AEG Live's Eleventh-Hour Surge to Promote Rolling Stones in U.S.

AEG Live could add as much as $100 million in gross revenue in 2013 after being confirmed as the North America promoter on the Rolling Stones' 50 and Counting tour in a last-minute deal reached just four days after the promoter's parent company AEG was pulled off the market by owner Philip Anschutz. According to a source familiar with the deal, the Stones' camp reached out to AEG Live with financial terms on March 18, and Anschutz quickly approved a deal that day worth nearly $80 million in cash and a letter of credit. In an extremely rare turn of events for a band known for strategic planning, the Stones had a new promoter less than two months before the tour would begin. AEG Live's Concerts West division, steered by co-presidents Paul Gongaware and John Meglen, will oversee 50 and Counting in North America.

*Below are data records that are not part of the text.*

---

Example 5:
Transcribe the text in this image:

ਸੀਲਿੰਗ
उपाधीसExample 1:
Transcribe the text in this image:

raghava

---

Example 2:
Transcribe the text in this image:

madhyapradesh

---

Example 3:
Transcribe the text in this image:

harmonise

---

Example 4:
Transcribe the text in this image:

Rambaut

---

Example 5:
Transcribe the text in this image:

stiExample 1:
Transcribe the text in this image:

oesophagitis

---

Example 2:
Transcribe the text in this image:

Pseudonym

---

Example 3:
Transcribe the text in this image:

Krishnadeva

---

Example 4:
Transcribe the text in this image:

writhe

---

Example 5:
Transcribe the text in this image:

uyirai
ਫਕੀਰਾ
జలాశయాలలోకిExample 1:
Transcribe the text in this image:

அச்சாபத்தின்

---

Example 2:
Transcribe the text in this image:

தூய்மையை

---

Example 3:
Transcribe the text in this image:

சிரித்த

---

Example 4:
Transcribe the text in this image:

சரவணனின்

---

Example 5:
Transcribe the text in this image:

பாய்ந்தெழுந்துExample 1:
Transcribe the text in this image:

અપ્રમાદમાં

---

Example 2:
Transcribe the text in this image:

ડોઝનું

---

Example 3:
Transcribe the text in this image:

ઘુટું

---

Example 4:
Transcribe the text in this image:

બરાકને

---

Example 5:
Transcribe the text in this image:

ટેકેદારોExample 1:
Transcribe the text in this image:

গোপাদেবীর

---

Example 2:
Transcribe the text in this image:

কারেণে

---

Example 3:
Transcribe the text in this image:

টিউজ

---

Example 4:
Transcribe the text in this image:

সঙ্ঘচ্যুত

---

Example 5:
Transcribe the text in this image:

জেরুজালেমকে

It was always highly doubtful the Stones would reconvene for a mere five dates commemorating their 50th anniversary (two shows each in London and Newark, N.J., and a Brooklyn play). If the pay-per-view from the second Newark show (Dec. 15) did less-than-spectacular business, as industry chatter indicated, at the very least the Stones' onstage vigor and still-powerful swagger that night served as a compelling infomercial for more shows.

The PPV was a key element of the Stones' deal with the 50th-anniversary show promoters Paul Dainty and Virgin Music. In a fierce bidding war with AEG, Live Nation and former Stones producer Michael Cohl, Dainty and Virgin won out with an estimated $25 million bid to present the anniversary concerts. That deal ended with those five shows, but still gave Dainty and Virgin a leg up in negotiating future dates. For quite a while it seemed like Dainty and Virgin would promote the North American tour, as sources told Billboard in early March that a deal in principle had been reached.

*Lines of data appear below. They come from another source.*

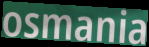
osmania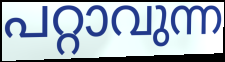
പറ്റാവുന്നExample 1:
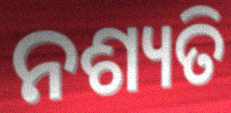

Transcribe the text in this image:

ନଶ୍ୟତି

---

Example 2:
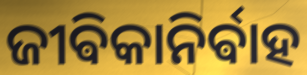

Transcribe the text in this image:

ଜୀଵିକାନିର୍ଵାହ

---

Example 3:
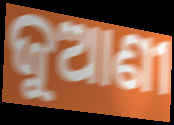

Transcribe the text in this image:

ଜୁଆଣୀ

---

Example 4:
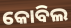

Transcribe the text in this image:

କୋବିଲ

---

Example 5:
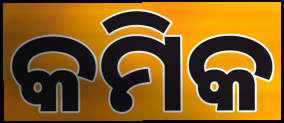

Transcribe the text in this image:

କମିକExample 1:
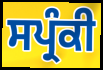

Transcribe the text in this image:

ਸਪ੍ਰੰਕੀ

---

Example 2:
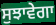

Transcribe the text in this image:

ਸੁਝਾਵੇਗਾ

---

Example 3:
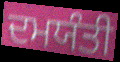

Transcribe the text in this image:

ਦਮਯੰਤੀ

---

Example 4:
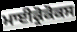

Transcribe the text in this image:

ਮਾਈਕ੍ਰੋਕੋਕਸ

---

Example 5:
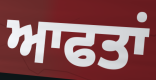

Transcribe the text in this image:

ਆਫਤਾਂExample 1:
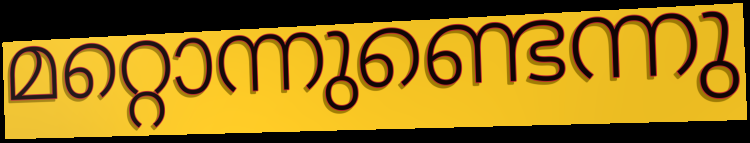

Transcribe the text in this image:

മറ്റൊന്നുണ്ടെന്നു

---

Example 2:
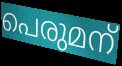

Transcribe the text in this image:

പെരുമന്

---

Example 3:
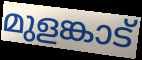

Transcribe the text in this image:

മുളങ്കാട്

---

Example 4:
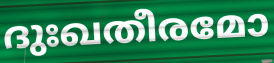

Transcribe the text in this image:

ദുഃഖതീരമോ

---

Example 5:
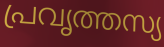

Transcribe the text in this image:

പ്രവൃത്തസ്യ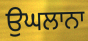
ਉਘਲਾਨਾ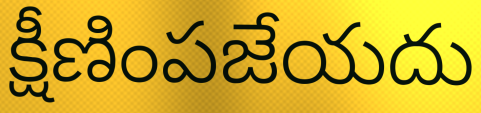
క్షీణింపజేయదు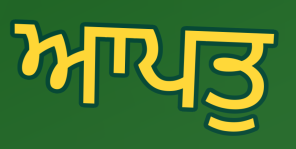
ਆਪਤੁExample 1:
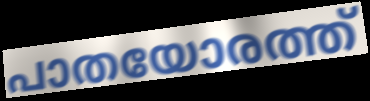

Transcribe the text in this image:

പാതയോരത്ത്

But, despite financial backing from several U.S. independent promoters, Dainty was apparently unable to deliver a deal palatable to the band. And while Dainty had an inside track for the predetermined 18 shows in North America, AEG had already struck a deal to promote the Stones' Hyde Park shows in London in July, and had been a highly motivated bidder to work with the Stones dating back to well before the December dates. As Dainty's deal faltered in the ides of March, AEG had distractions of its own: On March 14, AEG announced it was coming off the block, CEO Tim Leiweke would step down, owner Anschutz would become more involved, Dan Beckerman would be CEO and London-based U.K./European president Jay Marciano would move to Los Angeles as COO.

Suddenly AEG, the world's second-largest promoter, was very much back in the running to work with the Stones.

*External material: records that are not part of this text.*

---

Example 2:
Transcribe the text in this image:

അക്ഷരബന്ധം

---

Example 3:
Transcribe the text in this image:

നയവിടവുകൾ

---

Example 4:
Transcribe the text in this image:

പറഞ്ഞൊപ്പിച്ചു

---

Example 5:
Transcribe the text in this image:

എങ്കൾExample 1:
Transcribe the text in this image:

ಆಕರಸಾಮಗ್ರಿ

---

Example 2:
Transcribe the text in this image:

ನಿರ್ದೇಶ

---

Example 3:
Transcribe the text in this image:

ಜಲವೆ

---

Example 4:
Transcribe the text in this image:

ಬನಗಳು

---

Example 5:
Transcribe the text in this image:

The December sellouts grossed $38.7 million, according to Billboard Boxscore. While that would seem like a healthy profit on a $25 million guarantee, margins on Stones' shows are especially tight, given the huge production values and other show costs. So while AEG won the battle for the Stones, winning the war comes in making 50 and Counting profitable-no walk in the park considering average ticket prices this time out will be lower.

The tour will begin in early May on the West Coast, with announced markets including Los Angeles, Las Vegas and Toronto. AEG Live CEO Randy Phillips doesn't rule out other cities making the route. "Maybe in one market we want to do two shows and not a third," he says, "and in such case we might look at another market."